◆ Instructions for the task: Filter the lines below, keeping each one that holds "Indigenous".

(Data items)
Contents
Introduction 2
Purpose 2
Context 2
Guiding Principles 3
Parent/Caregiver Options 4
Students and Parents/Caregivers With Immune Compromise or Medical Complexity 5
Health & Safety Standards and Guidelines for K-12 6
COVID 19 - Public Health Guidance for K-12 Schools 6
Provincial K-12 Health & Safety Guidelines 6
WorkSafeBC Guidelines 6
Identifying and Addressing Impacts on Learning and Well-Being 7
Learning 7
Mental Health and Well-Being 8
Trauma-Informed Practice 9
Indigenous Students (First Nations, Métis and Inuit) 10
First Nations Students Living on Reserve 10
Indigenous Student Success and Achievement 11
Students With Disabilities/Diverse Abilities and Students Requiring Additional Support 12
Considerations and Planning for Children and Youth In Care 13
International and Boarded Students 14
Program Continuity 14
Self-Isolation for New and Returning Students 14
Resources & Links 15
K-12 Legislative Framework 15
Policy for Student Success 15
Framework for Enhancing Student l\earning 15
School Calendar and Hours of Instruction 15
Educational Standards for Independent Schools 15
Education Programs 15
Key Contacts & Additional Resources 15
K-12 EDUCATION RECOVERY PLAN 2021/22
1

...

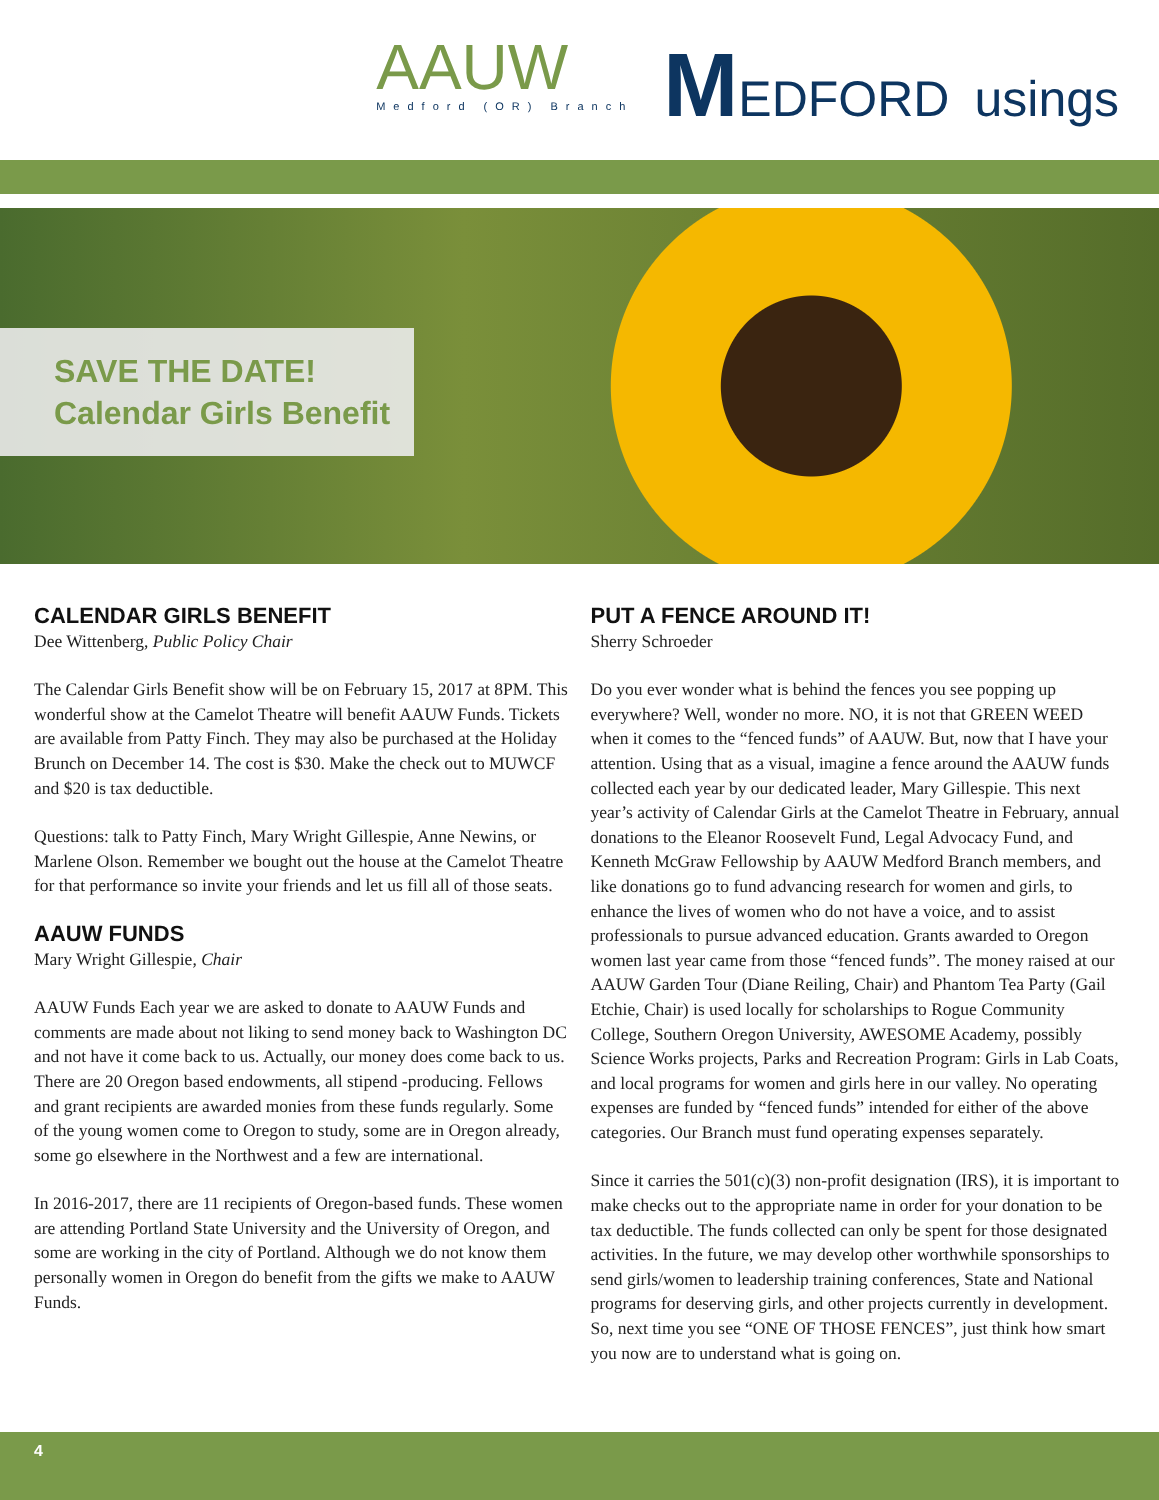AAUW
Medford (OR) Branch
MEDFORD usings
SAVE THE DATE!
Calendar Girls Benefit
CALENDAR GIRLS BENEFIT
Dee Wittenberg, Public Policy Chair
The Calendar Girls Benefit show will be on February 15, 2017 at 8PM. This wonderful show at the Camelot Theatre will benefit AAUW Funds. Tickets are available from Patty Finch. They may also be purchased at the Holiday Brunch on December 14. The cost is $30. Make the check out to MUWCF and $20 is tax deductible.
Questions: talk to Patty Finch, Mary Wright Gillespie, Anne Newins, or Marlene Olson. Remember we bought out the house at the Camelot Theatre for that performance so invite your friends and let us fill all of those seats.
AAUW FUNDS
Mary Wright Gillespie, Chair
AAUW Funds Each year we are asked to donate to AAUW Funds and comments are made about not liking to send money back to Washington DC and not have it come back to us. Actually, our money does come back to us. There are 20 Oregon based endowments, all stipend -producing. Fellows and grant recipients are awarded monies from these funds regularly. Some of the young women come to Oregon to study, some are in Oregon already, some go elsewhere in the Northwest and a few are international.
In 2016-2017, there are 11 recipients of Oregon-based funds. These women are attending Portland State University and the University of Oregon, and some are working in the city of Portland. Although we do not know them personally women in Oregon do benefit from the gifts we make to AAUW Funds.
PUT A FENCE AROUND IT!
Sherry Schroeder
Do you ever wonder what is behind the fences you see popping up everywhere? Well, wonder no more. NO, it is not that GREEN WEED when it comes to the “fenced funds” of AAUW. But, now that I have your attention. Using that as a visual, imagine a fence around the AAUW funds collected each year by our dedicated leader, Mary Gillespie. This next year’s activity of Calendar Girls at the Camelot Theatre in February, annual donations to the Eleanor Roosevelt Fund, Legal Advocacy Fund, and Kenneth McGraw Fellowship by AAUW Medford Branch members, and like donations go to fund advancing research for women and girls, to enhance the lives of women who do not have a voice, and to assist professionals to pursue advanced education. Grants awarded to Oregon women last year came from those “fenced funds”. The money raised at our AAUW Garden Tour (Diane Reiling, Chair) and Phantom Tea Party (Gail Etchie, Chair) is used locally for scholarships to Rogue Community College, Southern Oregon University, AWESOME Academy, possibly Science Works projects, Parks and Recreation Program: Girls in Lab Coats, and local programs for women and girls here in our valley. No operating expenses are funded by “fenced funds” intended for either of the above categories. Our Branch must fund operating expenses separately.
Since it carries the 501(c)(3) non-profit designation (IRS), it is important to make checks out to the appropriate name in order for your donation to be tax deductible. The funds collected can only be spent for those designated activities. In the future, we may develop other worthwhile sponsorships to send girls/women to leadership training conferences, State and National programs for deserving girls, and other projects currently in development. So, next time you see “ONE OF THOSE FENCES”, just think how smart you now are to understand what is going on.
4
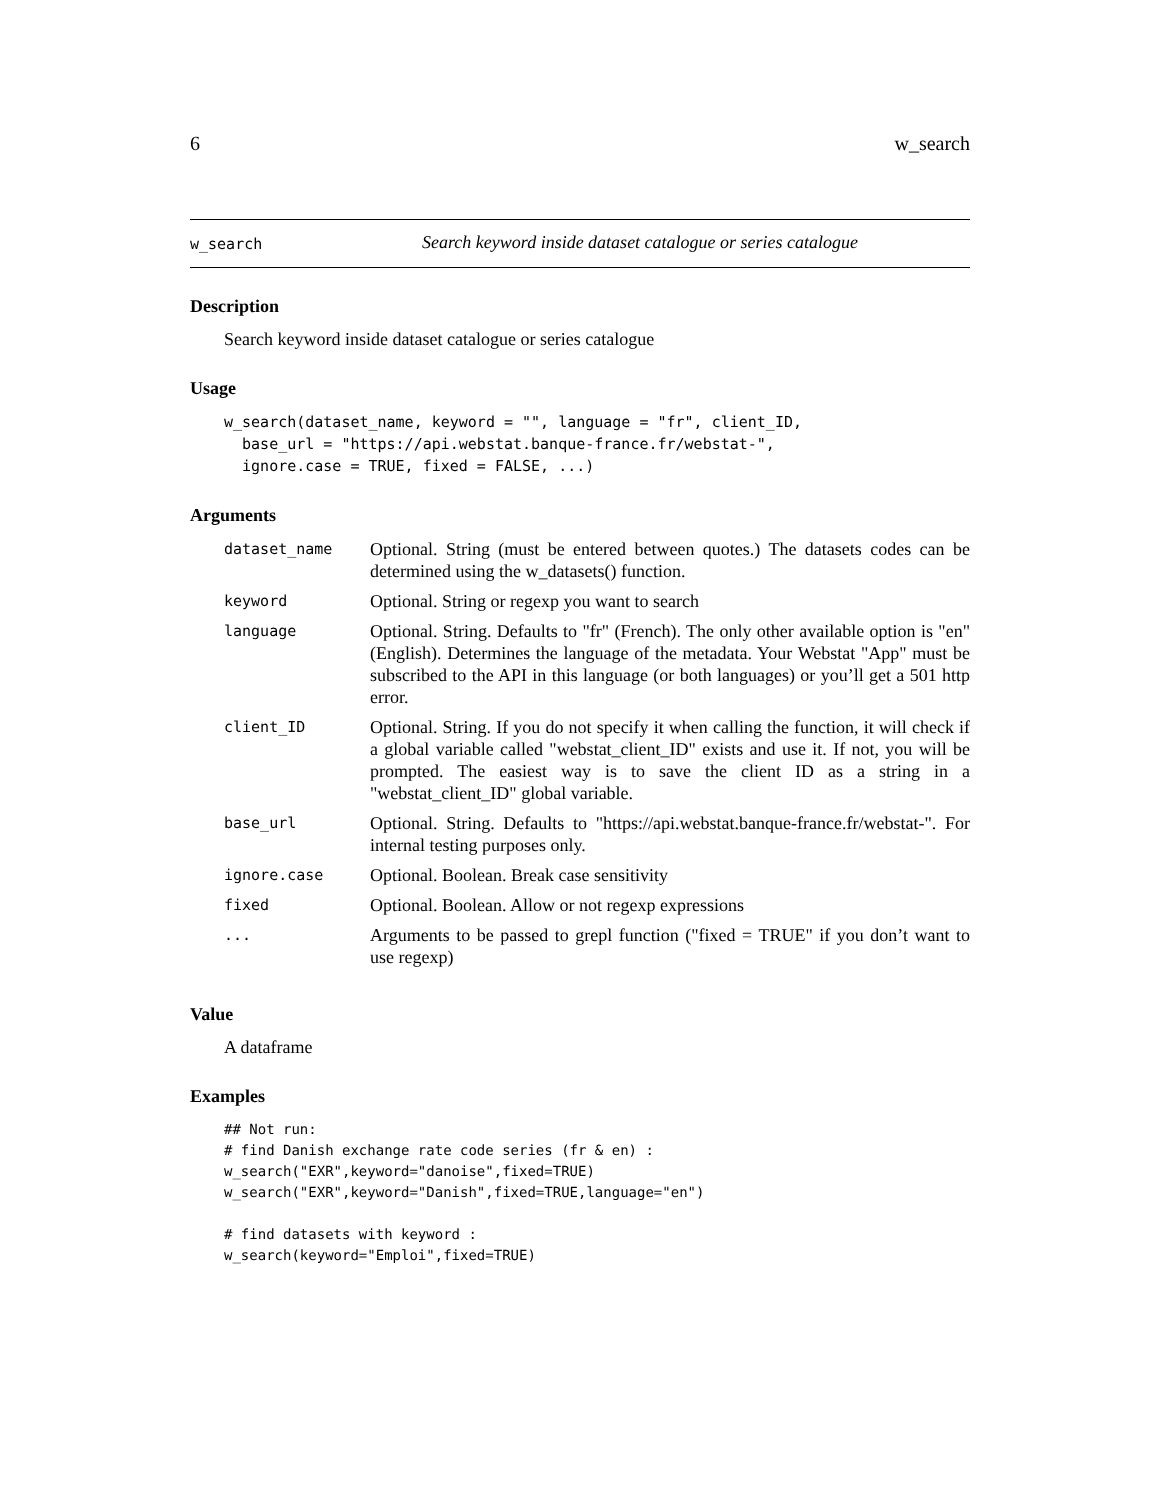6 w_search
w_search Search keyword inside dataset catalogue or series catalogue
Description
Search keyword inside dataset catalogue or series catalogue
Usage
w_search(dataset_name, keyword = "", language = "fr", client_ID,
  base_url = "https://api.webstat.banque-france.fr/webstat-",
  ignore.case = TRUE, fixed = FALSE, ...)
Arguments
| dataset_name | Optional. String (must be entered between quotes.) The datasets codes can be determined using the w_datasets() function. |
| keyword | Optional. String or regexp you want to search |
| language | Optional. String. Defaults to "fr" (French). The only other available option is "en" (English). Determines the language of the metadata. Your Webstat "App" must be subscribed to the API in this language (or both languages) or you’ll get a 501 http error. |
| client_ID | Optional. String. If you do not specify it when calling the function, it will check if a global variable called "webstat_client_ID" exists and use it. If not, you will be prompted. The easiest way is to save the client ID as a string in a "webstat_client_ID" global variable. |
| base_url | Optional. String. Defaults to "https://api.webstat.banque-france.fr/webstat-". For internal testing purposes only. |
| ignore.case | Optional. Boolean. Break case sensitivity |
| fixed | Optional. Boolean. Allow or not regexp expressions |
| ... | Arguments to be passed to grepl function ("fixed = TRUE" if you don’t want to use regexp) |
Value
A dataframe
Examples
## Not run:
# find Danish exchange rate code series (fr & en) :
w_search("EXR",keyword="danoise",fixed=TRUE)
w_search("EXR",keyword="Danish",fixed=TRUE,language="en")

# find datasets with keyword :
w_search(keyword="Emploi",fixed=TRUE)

---

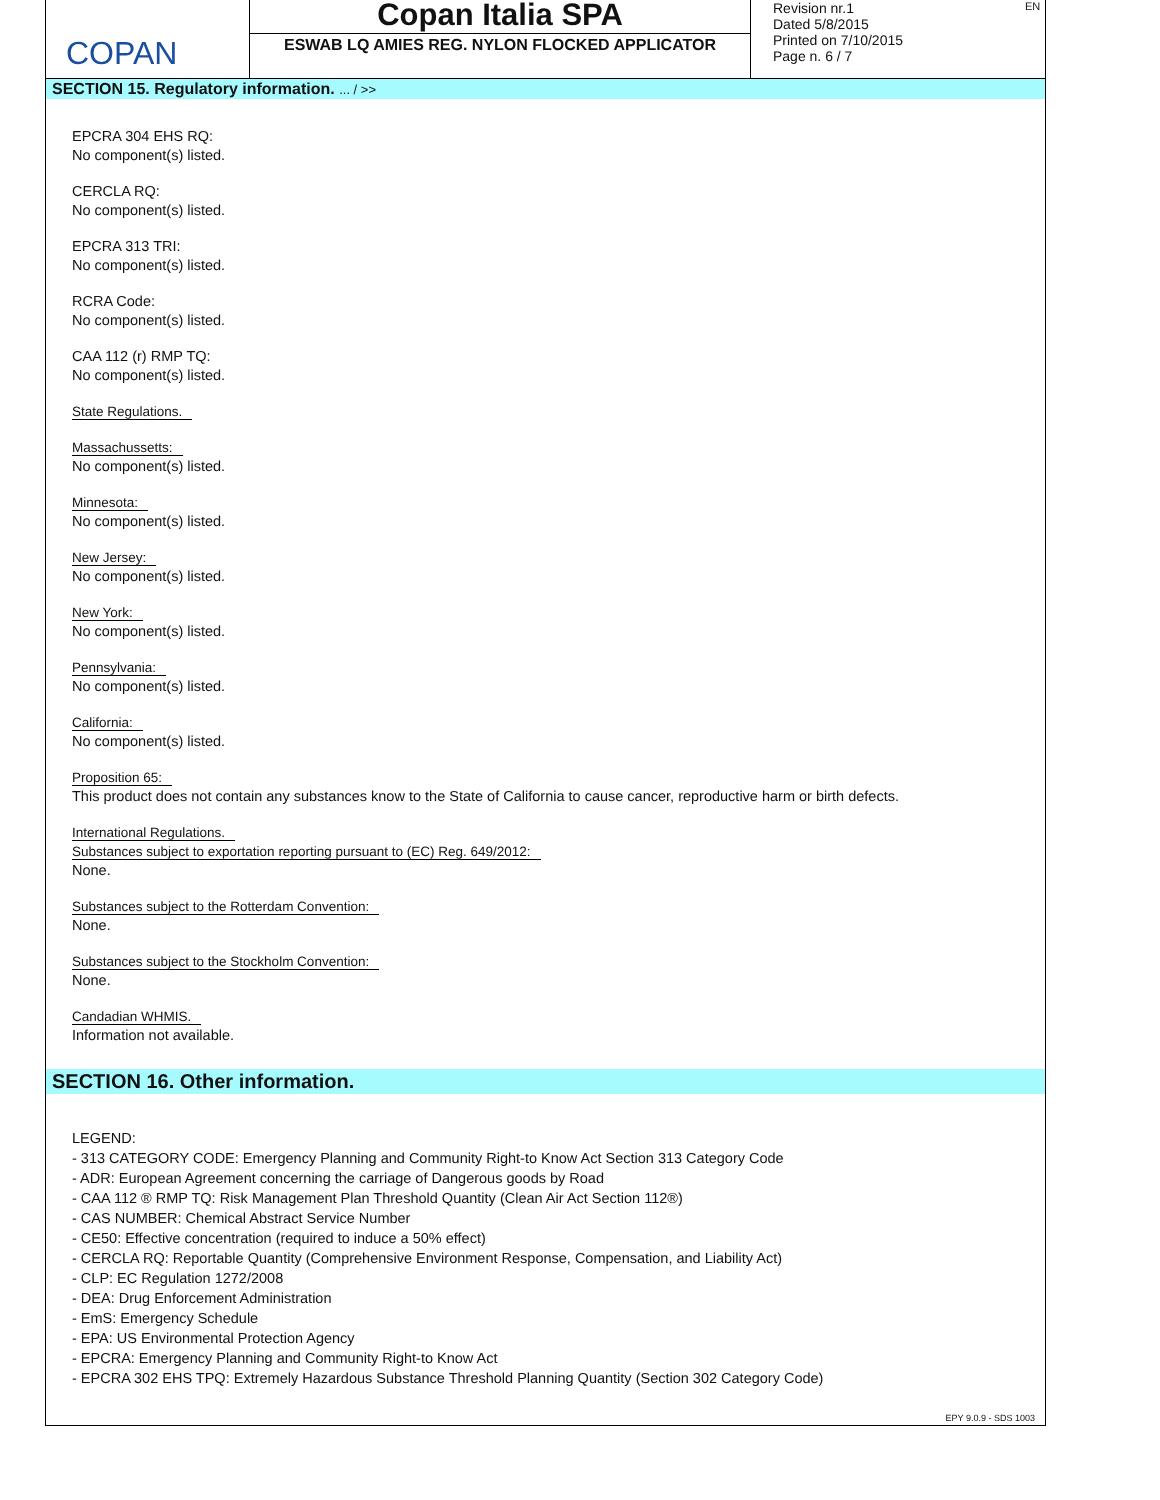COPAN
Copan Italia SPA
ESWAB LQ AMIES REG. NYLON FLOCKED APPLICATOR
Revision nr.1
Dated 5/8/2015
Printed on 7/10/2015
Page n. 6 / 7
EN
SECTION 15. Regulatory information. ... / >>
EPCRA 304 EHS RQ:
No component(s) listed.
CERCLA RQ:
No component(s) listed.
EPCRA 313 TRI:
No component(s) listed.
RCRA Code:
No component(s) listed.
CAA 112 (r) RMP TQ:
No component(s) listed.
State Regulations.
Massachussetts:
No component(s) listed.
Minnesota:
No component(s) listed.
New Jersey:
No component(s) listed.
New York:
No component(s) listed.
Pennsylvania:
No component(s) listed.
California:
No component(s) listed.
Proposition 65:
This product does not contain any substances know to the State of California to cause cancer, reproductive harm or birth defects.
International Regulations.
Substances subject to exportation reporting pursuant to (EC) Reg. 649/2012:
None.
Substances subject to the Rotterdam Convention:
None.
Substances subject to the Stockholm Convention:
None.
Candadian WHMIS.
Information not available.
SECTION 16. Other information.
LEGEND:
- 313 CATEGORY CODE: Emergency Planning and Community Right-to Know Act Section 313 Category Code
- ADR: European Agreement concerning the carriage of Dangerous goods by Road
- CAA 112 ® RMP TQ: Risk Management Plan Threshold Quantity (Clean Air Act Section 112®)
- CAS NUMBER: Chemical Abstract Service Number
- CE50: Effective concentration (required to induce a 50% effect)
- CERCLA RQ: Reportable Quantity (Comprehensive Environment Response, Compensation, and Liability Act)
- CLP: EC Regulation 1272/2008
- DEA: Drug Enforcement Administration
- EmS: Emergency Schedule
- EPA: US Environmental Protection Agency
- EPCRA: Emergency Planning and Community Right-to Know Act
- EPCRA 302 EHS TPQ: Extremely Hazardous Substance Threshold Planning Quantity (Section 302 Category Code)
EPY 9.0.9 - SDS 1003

◆ Answer space:
Indigenous Students (First Nations, Métis and Inuit) 10
Indigenous Student Success and Achievement 11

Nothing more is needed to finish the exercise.